Dal 18 dicembre 2025 al 25 gennaio 2026, il Museo Forte Santa Tecla a Sanremo, apre le porte alla mostra IL (DI)SEGNO DELL’ARCHITETTO. Architettura, città e mare, (inaugurazione: 18 dicembre 2025, ore 17.30; convegno: 23 gennaio 2026, ore 15). La rassegna ideata e curata da Emmanuele Lo Giudice, in collaborazione con Roberto De Luca e Floriana Orlandino, pone al centro il tema del disegno come espressione più significativa che gli architetti utilizzano per raccontare le proprie visioni architettoniche e urbane nella nostra contemporaneità, in particolare in relazione al mare: un tema che caratterizza in modo particolare il territorio italiano.
Per l’occasione sono stati realizzati dei Dialoghi Corsari con i protagonisti della mostra, per indagare con libertà intellettuale i temi esposti. In quest’articolo pubblichiamo il video Dialogo Corsaro con Emmanuele Lo Giudice.

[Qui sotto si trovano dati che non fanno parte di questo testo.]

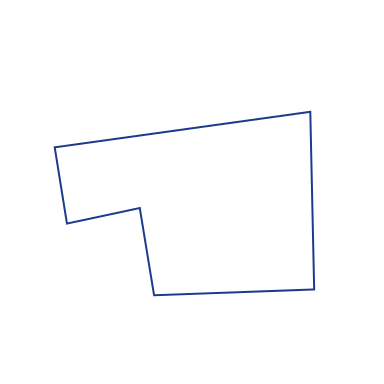 Suhag City, Suhaj, Egypt (orthographic projection), rotated 106°
{"feature_id": "37247803B45887361748458", "entity_name": "Suhag City", "entity_type": "district", "adm_level": 2, "iso_a3": "EGY", "parent_name": "Egypt", "parent_adm1": "Suhaj", "projection": "orthographic", "projection_center": [31.655, 26.477], "detail": "fine", "context": "isolated", "style": "outline", "palette": "blue", "viewbox_px": 384, "rotation_deg": 106, "n_neighbors": 0, "source": "geoboundaries", "source_scale": "gbopen_adm2", "svg_char_len": 248}
<svg xmlns="http://www.w3.org/2000/svg" viewBox="0 0 384 384"><g transform="rotate(106 192 192)"><path d="M256.8,303.5L221.8,237.8L301.7,200.0L252.0,47.7L82.3,100.4L186.9,336.3L256.8,303.5Z" fill="none" stroke="#1e3a8a" stroke-width="2"/></g></svg>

Emmanuele Lo Giudice è un architetto e docente presso varie accademie in Italia. Ha partecipato a diverse edizioni della Biennale di Architettura di Venezia (2018, 2021, 2023, 2025) per il padiglione Italia, Spagna, ed eventi collaterali. Ha esposto inoltre i suoi lavori presso importanti musei come il Museo MACRO di Roma, il Farm Cultural Park, il Festival del Verde e del Paesaggio; durante festival, convegni e seminari internazionali come Scali Urbani, il “Primero Congreso Internacional de Proceso Creativos Arquitectònicos y Urbanos” in Messico, e il De-sign Environment Landscape City, il convegno internazionale “We are out of Time”, sostenuto da IDC Foundation (New York). Ha ricevuto diversi premi tra cui: il premio “International Exhibition-Competition Artist’s View of the World” dal Ministry of Science and Higher Education of The Russian Federation, dell’Accademia delle arti e del design di Saint Petersburg Stieglitz. Ha tenuto corsi, workshop e conferenze in varie Università, Fondazioni e Istituzioni in Italia, Spagna, Messico e Colombia, Equador. Ha pubblicato vari libri, saggi e articoli per riviste internazionali, ottenendo anche la copertina del “Il Giornale dell’Arte” nel Marzo 2017. Alcuni suoi lavori fanno parte della collezione del Museo MAACK (CB), della collezione della “Raccolta di schizzi d’autore” dell’Università Politecnica di Genova, del Museo della Follia (Grifalco, Catanzaro), della Fondazione Farm Cultural Park (AG) per la quale ha realizzato un’installazione permanete. Attualmente la sua ricerca in campo artistico e architettonico, lo ha portato a lavorare attorno ad una teoria denominata Architettura Gassosa, che ha riscosso un notevole interesse internazionale.